• **Рабочее задание**: Что, согласно отрывку о Тамерлане, на самом деле приводило его к необычной постановке вопросов?

• **Цитируемый отрывок**:

________________

Так представления о добре и зле влияют на отбор интеллектуальных инструментов и
способов мышления. Идеалы, привычки, стереотипы, предрассудки, даже личные
комплексы - все это вместе создает основание, в рамках которого человек и
выбирает интеллектуальные приемы.
У
Тамерлана привычек и предрассудков, было столько же, как и у любого другого
человека. Особенность в том, что он их тщательно охранял, защищал - и проверял,
испытывал. Говорят, что он был открытый человек. А я сказал бы, что это был
человек исключительно скрытный. Он не раскрывал побудительные мотивы, по
которым он так начинает обдумывать проблему, так начинает смотреть на нее, а не
по иному. Это была его сердечная тайна. Он не спорил, но и не отступал. Потому!
Потому, что его так жизнь поставила. И конечно, это вызывало напряженность.
Внешне, в большинстве случаев, мы видели лишь результат этих рассуждений, и в
общем было ощущение, что Тамерлан думает не так.
Как он
приходил к выводу, посторонние не знали. То что Тамерлан выдавал "на
выходе", всегда было оригинальным. Это списывалось на талант. Человек
предлагает необычную постановку вопросов! А дело было не только в таланте, а в
том, что его к этому приводил метод. Но метода наблюдатели не видели, и всех
промежуточных выкладок мы не знали. Это создавало ему проблемы в научной среде.

________________

• **Данные для анализа**:
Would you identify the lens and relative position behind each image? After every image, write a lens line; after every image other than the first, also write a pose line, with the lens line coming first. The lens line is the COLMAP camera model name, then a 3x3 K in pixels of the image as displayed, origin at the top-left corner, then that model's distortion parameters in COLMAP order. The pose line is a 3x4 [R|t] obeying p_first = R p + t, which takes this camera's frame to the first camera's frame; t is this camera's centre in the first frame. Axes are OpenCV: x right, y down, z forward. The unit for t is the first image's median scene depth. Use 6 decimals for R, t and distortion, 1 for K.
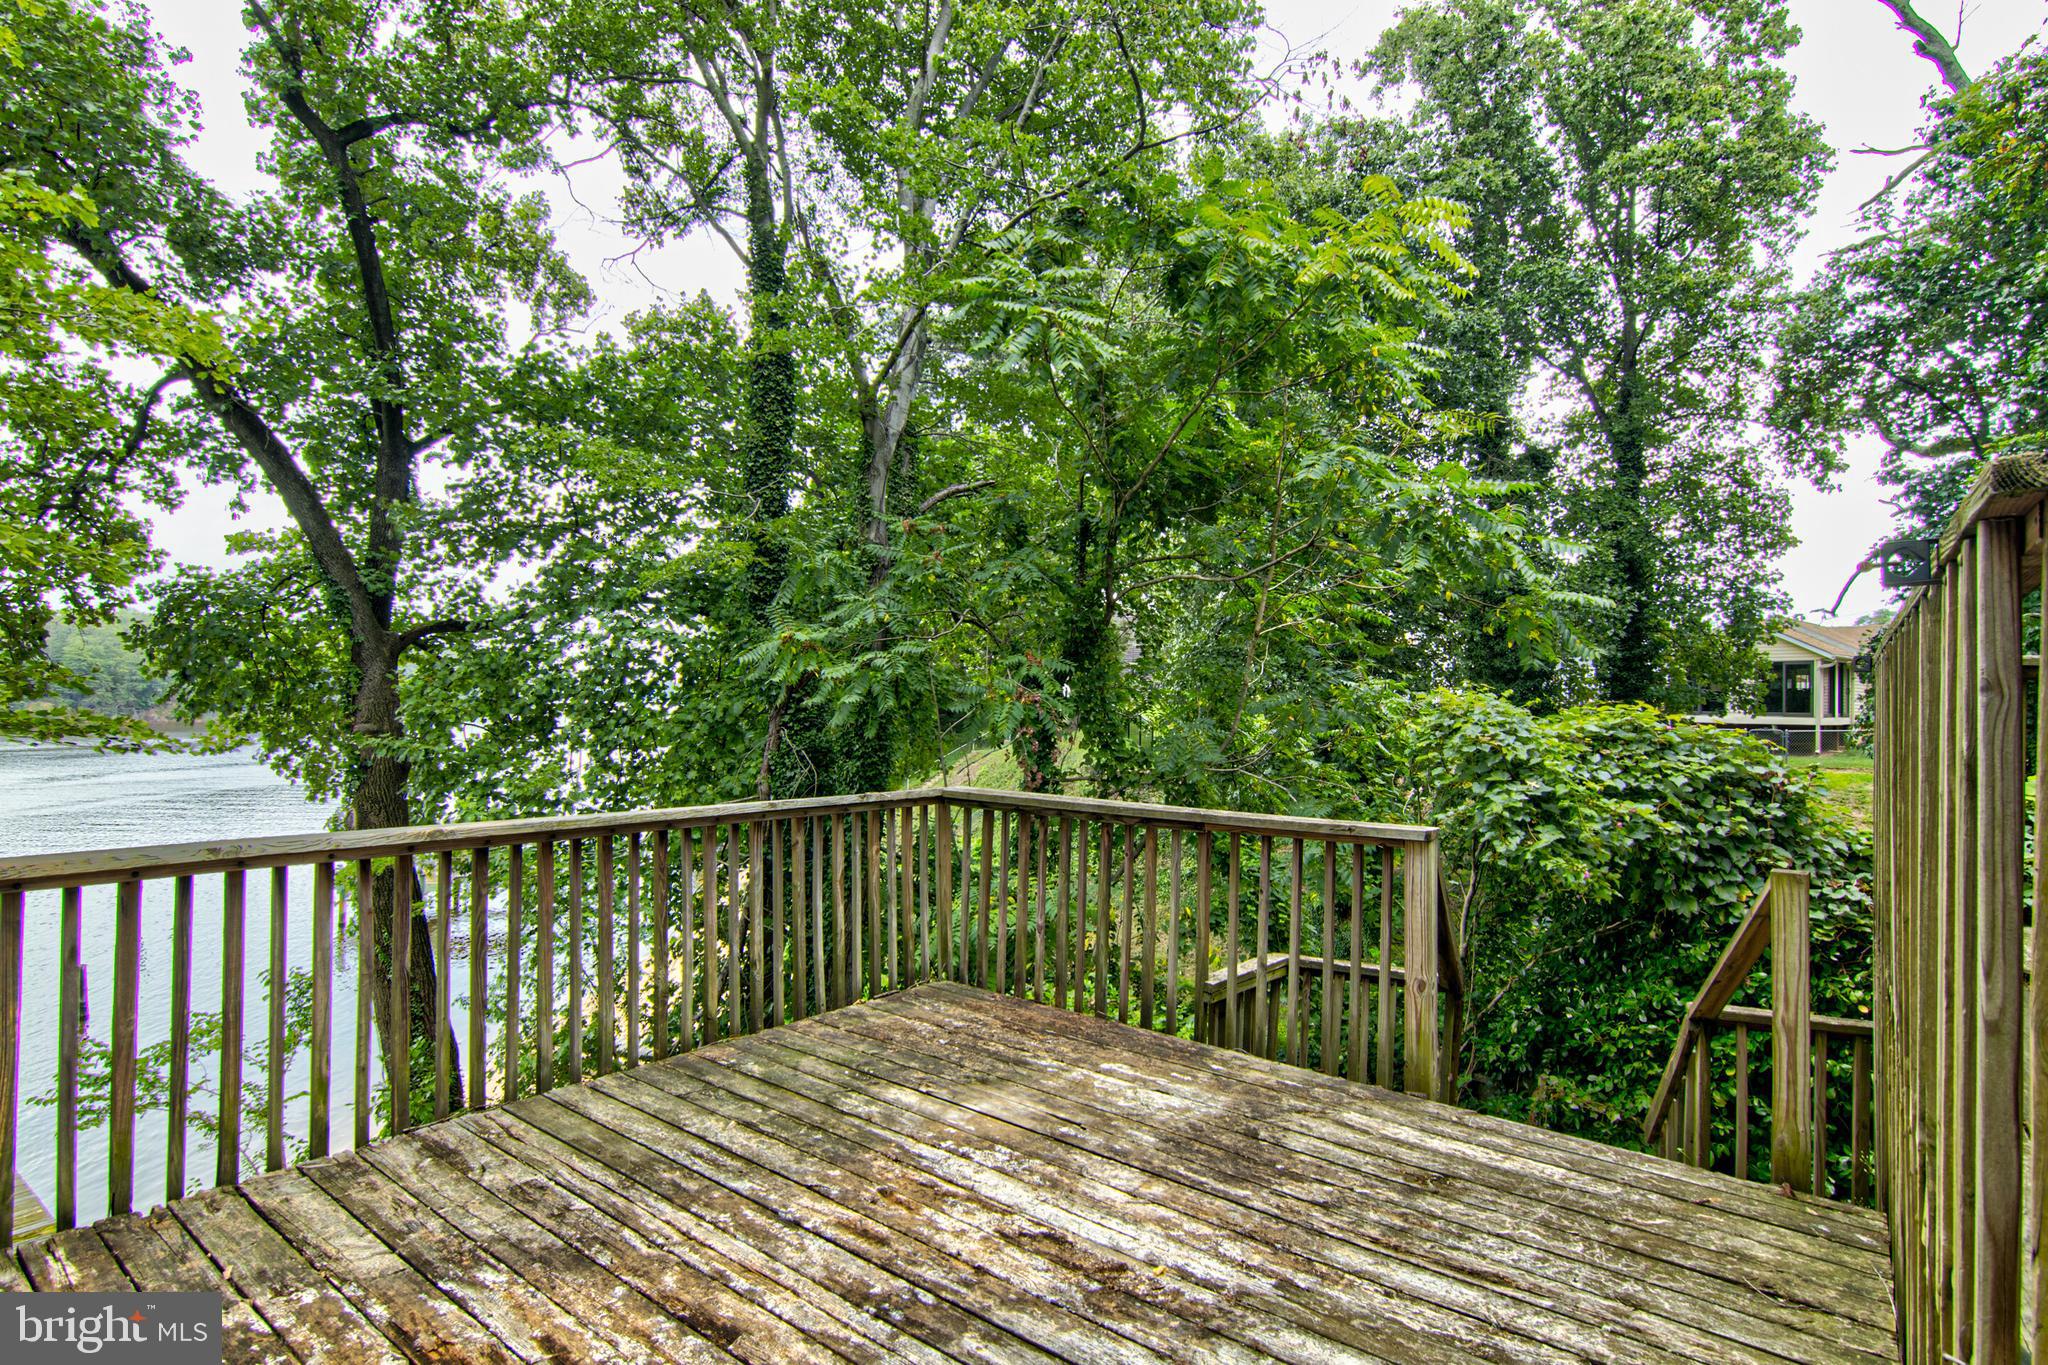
lens RADIAL K [[1034.4, 0, 1030.2], [0, 1034.4, 685.8], [0, 0, 1]] dist [-0.000478, -0.000357]
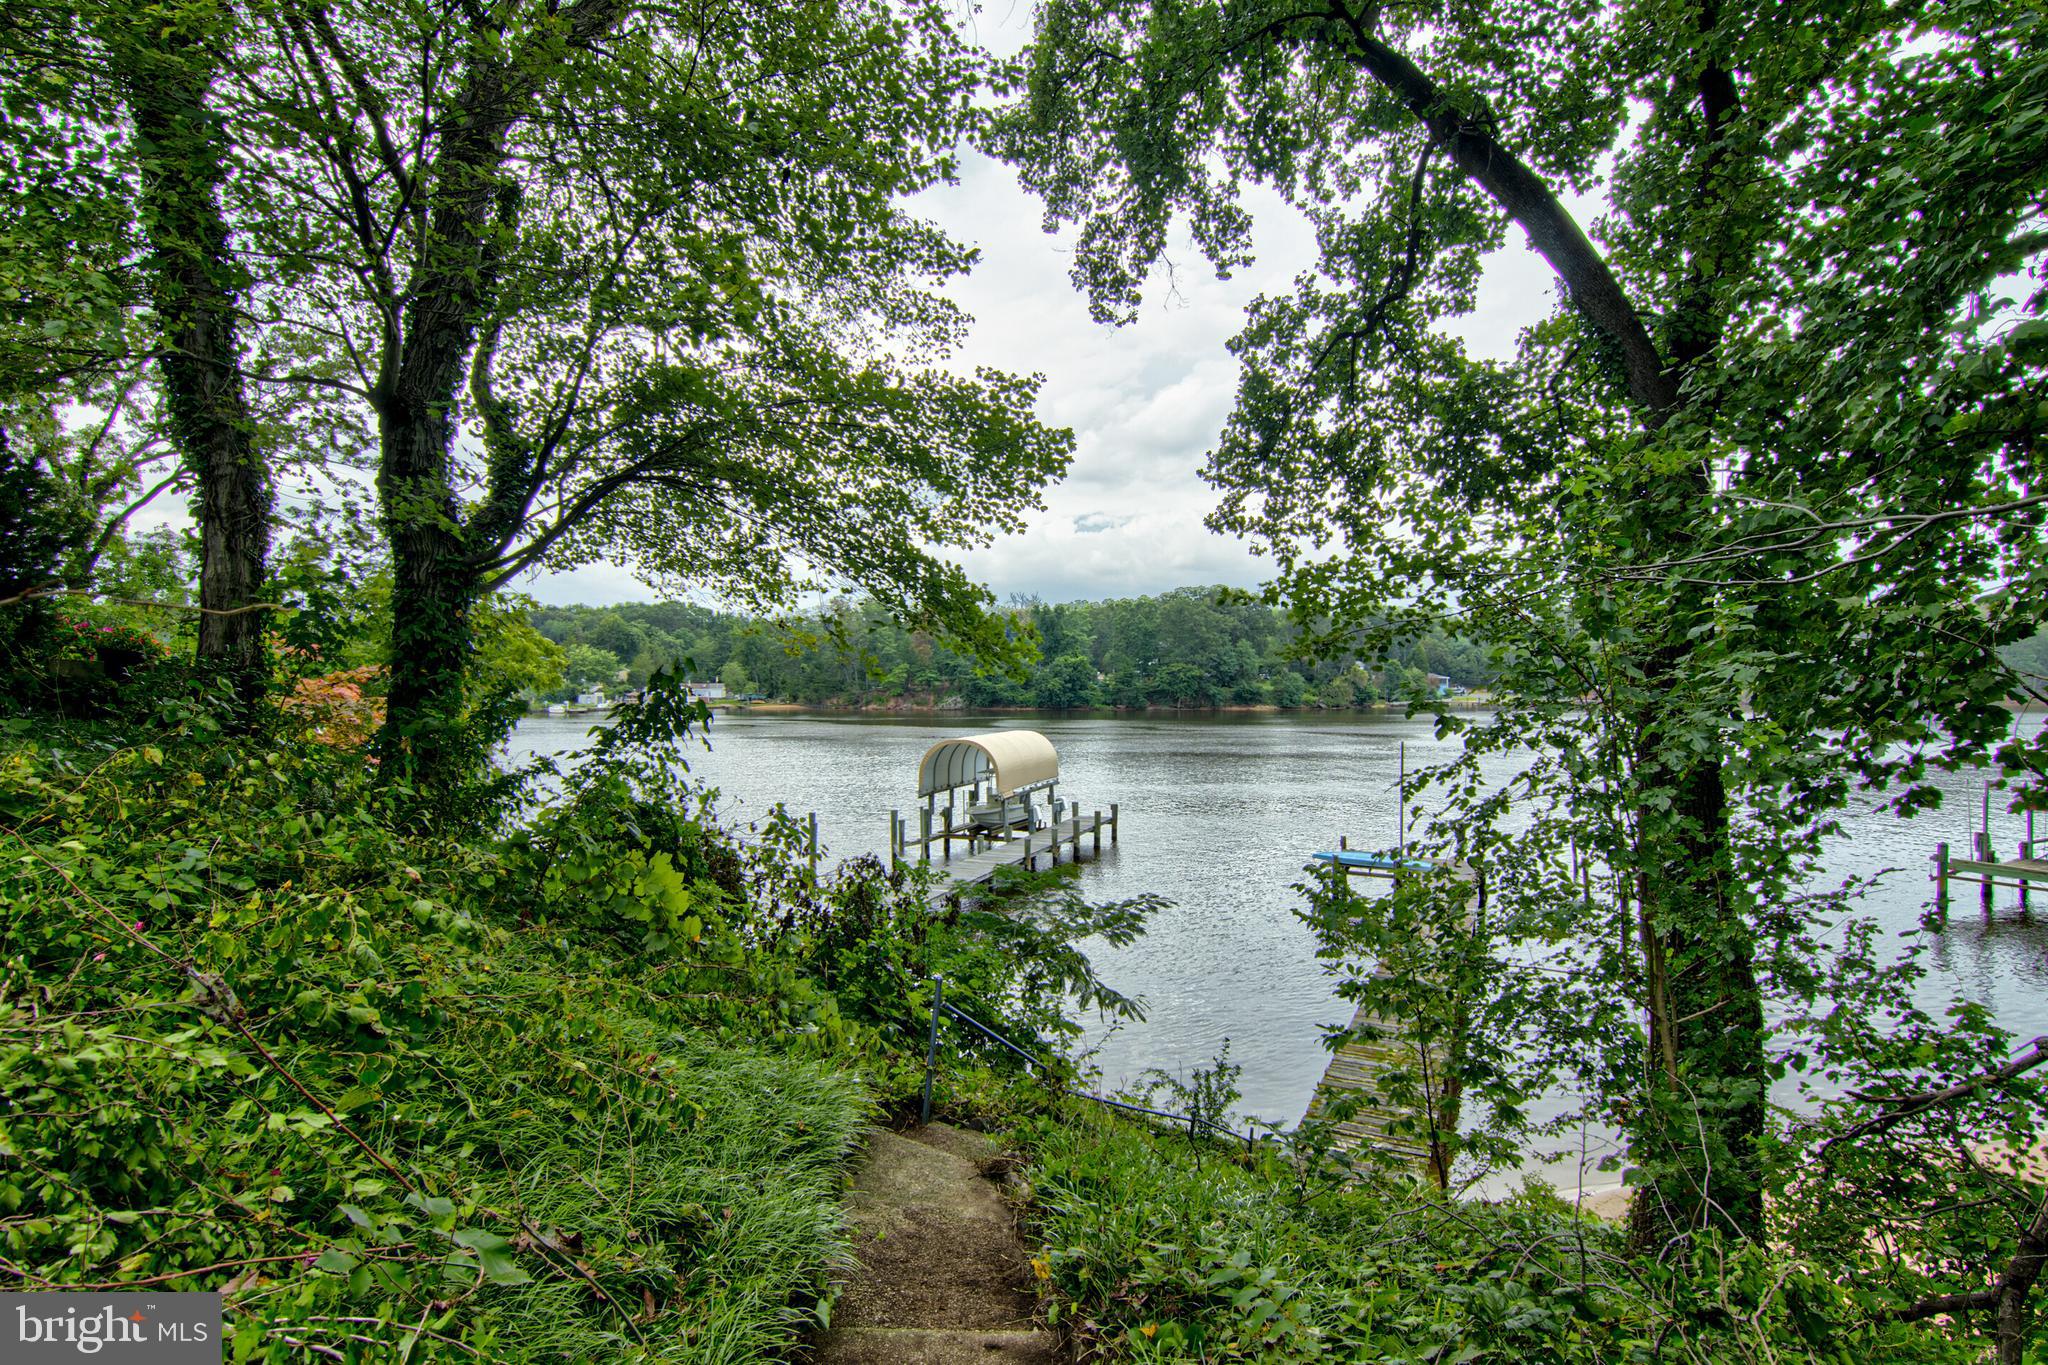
lens RADIAL K [[1030.3, 0, 1024.0], [0, 1030.3, 682.5], [0, 0, 1]] dist [0.000828, 0.000187]
pose [[0.191733, -0.008531, -0.981410, -0.029905], [0.026819, 0.999634, -0.003450, 0.134286], [0.981081, -0.025659, 0.191891, 0.428515]]
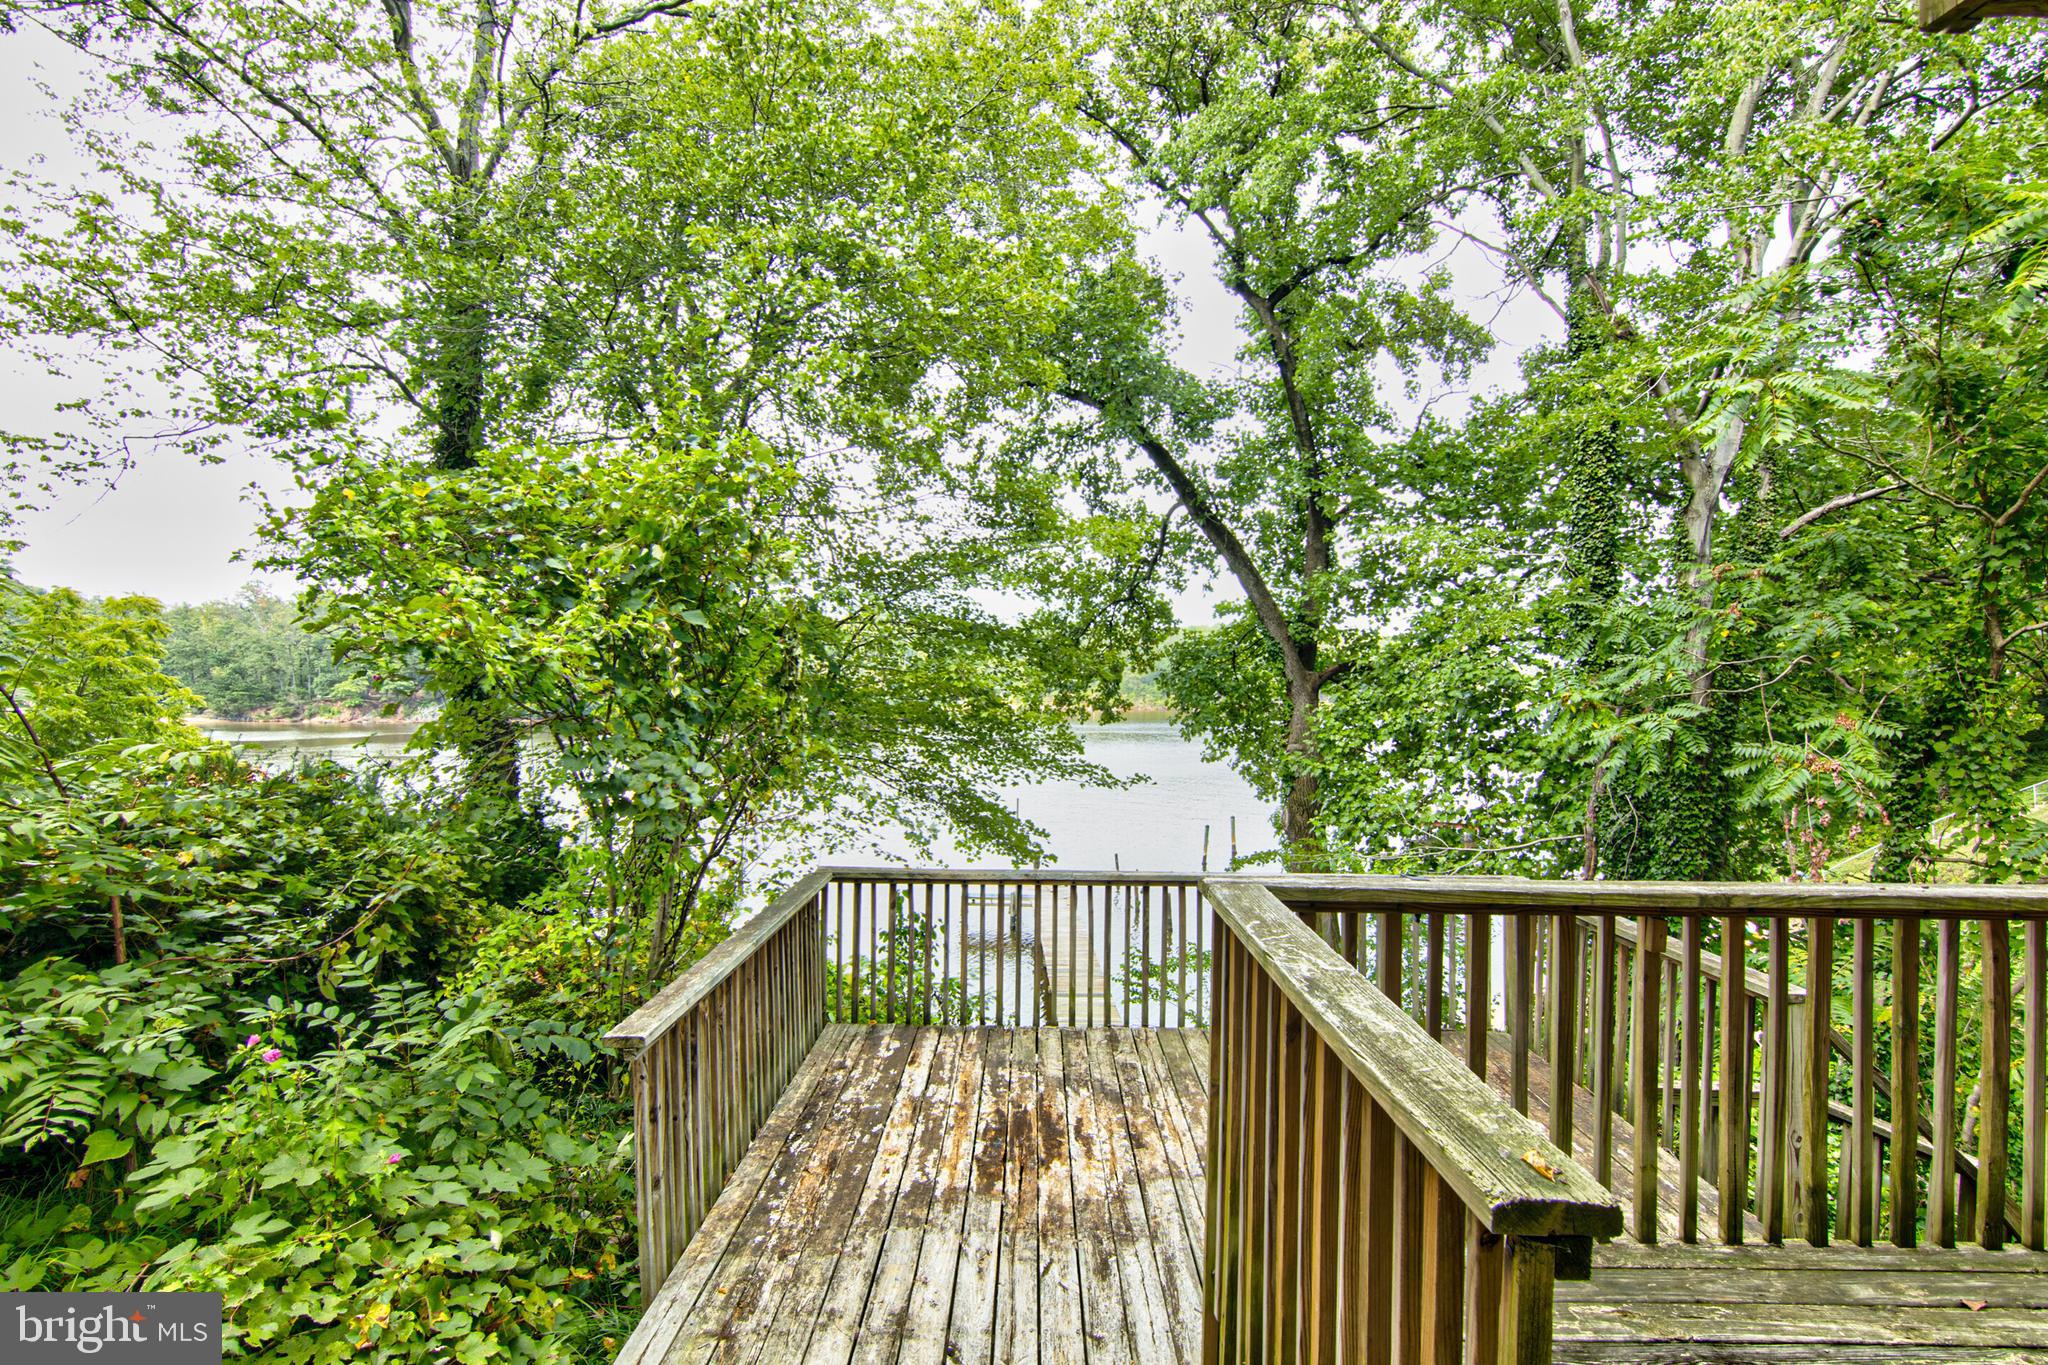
lens RADIAL K [[1030.3, 0, 1024.0], [0, 1030.3, 682.5], [0, 0, 1]] dist [0.000828, 0.000187]
pose [[0.615520, -0.010550, -0.788051, 0.167992], [0.016179, 0.999869, -0.000748, -0.044668], [0.787955, -0.012290, 0.615610, -0.065449]]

________________

• **Поле ответа**: Метод, а не только талант.